THE PROBLEM:
All lines from the one containing "要素と &lt;system.web&gt; 要素の下に追加する必要があります。" to the end of the material are to be given again exactly; leave out every line before it.

= = = = =

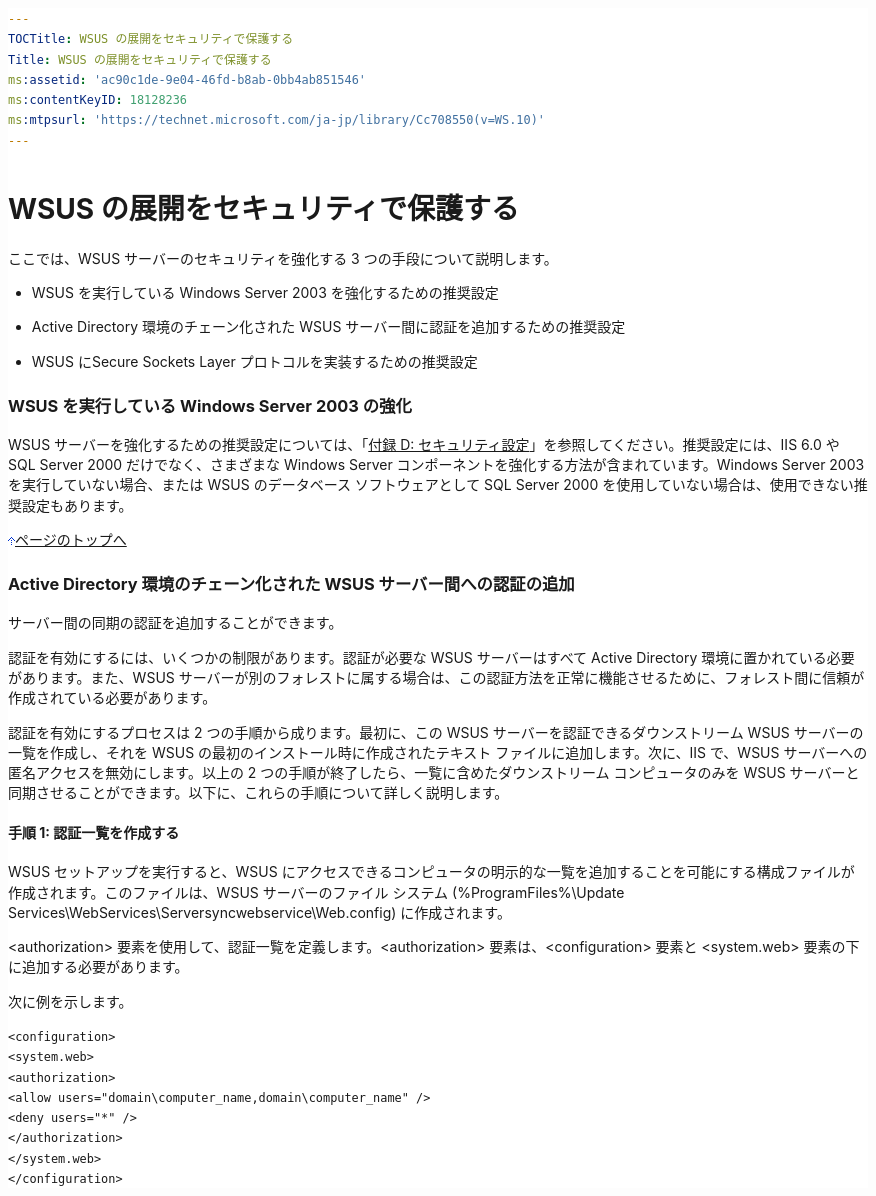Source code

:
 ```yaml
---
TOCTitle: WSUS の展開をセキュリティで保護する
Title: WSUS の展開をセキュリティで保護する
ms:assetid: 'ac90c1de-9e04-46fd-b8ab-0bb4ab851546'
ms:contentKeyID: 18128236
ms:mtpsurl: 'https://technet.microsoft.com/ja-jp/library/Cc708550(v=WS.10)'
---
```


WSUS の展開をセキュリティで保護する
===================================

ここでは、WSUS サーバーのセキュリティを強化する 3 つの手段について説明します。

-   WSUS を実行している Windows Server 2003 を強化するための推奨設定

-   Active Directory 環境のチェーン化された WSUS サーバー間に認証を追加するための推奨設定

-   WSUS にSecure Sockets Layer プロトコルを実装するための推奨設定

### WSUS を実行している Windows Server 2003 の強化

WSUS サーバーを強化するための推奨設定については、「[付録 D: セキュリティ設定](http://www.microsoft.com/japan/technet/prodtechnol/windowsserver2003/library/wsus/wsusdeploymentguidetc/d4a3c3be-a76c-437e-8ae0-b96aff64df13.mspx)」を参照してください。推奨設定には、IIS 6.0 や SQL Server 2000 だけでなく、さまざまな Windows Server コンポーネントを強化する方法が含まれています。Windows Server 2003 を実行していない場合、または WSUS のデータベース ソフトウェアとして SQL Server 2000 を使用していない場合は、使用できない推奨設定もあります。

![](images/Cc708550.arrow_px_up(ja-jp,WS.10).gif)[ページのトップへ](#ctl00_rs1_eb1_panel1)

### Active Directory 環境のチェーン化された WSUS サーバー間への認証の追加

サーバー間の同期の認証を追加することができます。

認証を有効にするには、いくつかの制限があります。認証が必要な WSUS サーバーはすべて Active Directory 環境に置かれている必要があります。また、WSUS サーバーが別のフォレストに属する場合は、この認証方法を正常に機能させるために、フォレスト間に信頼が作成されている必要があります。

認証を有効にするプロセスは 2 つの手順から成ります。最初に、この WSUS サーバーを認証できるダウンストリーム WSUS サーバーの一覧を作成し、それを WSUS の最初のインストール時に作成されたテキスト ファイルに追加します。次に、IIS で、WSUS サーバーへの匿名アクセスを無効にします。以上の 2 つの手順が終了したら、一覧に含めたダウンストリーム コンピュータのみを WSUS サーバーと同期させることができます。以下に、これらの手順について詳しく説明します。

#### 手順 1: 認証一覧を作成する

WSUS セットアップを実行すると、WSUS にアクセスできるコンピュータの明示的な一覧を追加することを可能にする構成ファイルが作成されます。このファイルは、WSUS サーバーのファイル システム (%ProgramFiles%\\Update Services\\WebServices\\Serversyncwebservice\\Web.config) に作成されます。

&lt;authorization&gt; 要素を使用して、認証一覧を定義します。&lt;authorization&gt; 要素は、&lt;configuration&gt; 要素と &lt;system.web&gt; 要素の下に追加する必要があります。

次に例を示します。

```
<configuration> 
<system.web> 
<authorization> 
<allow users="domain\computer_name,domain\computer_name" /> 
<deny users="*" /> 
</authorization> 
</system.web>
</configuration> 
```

= = = = =

ANSWER FOR THE TASK:
&lt;authorization&gt; 要素を使用して、認証一覧を定義します。&lt;authorization&gt; 要素は、&lt;configuration&gt; 要素と &lt;system.web&gt; 要素の下に追加する必要があります。

次に例を示します。

```
<configuration> 
<system.web> 
<authorization> 
<allow users="domain\computer_name,domain\computer_name" /> 
<deny users="*" /> 
</authorization> 
</system.web>
</configuration> 
```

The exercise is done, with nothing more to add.